══ INPUT DATA ══

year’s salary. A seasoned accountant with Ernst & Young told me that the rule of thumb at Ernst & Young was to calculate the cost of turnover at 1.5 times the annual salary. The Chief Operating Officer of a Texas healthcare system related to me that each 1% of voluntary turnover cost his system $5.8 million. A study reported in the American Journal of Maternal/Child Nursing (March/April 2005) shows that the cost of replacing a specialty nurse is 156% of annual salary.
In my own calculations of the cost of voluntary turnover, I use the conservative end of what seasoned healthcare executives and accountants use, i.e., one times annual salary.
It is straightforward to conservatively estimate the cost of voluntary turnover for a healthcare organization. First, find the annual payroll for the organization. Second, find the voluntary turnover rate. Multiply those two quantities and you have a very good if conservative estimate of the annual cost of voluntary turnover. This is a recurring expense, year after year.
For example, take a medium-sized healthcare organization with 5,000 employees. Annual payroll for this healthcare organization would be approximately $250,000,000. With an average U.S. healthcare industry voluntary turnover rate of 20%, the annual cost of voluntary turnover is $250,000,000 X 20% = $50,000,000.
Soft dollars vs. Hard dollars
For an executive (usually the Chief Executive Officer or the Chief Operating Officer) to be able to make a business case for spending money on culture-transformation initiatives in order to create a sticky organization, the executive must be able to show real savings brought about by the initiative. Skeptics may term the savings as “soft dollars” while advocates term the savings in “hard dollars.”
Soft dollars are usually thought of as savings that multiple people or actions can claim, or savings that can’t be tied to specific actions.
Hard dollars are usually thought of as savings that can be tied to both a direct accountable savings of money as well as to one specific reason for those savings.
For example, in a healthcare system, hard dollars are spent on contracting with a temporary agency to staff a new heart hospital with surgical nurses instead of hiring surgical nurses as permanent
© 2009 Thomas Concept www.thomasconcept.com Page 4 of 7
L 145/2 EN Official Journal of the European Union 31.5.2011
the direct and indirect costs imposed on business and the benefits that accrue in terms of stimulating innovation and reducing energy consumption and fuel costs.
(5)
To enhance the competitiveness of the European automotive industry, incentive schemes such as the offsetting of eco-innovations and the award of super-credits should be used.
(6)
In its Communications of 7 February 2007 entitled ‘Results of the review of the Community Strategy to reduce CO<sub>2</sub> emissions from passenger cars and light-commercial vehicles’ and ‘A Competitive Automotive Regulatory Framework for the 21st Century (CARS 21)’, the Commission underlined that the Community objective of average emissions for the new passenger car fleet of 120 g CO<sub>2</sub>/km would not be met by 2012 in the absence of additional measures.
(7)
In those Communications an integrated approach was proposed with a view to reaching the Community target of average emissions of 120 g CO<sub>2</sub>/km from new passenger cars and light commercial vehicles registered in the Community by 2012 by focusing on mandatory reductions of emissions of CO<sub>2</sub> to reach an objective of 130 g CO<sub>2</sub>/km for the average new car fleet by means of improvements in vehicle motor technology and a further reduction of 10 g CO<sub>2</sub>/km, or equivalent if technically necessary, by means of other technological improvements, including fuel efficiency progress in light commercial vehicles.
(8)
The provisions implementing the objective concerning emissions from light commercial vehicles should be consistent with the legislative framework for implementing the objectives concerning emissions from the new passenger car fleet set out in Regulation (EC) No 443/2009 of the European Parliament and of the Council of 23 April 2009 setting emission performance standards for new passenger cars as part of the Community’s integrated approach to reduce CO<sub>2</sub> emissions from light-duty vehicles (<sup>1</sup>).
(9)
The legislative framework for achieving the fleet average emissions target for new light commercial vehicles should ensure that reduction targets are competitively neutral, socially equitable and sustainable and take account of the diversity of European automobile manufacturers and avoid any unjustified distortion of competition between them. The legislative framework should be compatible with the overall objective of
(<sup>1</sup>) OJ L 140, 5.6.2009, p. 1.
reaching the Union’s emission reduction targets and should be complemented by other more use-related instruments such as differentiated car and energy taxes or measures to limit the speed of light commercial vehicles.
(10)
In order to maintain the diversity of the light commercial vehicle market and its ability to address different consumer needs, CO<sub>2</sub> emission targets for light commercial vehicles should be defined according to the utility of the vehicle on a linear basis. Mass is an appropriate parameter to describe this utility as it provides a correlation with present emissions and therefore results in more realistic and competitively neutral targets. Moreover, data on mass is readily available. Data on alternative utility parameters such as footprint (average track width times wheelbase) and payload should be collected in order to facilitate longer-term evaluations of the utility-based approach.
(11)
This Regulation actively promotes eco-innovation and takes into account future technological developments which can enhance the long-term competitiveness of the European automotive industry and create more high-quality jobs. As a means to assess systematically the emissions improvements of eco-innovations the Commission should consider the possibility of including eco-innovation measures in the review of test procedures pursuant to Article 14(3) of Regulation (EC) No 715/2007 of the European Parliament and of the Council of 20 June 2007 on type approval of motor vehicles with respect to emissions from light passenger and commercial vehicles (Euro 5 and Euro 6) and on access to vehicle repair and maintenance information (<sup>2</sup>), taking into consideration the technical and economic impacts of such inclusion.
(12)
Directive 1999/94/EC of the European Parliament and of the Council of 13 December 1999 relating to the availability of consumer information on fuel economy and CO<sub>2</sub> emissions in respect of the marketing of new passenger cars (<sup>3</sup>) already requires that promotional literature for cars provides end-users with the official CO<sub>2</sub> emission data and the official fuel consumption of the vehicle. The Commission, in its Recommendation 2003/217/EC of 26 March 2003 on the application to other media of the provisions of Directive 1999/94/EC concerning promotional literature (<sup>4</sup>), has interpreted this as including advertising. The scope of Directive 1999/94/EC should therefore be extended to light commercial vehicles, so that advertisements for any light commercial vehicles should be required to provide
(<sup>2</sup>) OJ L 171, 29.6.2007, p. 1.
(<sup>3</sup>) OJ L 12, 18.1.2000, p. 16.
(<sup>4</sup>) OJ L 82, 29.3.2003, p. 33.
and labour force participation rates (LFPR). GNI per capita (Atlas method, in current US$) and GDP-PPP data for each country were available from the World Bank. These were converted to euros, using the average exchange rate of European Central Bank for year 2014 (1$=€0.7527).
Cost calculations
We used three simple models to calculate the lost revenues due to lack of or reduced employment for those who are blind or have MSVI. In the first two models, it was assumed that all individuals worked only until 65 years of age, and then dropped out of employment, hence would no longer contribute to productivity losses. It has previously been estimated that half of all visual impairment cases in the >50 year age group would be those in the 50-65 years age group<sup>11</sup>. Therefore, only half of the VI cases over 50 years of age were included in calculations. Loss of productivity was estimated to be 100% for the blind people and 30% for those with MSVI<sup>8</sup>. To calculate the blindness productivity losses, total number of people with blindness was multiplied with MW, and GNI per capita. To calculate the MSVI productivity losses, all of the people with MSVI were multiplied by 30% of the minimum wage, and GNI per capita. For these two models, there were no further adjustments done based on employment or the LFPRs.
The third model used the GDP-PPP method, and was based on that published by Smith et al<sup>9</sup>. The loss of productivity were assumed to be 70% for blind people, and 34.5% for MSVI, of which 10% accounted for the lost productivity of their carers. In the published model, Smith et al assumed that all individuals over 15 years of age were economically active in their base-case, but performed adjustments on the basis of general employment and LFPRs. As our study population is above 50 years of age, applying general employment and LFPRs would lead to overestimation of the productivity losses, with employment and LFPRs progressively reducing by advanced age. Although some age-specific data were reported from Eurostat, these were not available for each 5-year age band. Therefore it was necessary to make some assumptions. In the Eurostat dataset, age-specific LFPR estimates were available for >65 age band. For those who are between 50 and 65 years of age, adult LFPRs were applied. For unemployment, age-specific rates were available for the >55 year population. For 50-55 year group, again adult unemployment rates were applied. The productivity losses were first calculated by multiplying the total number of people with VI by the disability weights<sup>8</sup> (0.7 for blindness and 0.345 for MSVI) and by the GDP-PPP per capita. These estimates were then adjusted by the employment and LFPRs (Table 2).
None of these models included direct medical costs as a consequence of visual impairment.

═══

(EXERCISE AIM) List, from the entries above, every line in which the word "thought" shows up.

(SOLVED EXERCISE)
Soft dollars are usually thought of as savings that multiple people or actions can claim, or savings that can’t be tied to specific actions.
Hard dollars are usually thought of as savings that can be tied to both a direct accountable savings of money as well as to one specific reason for those savings.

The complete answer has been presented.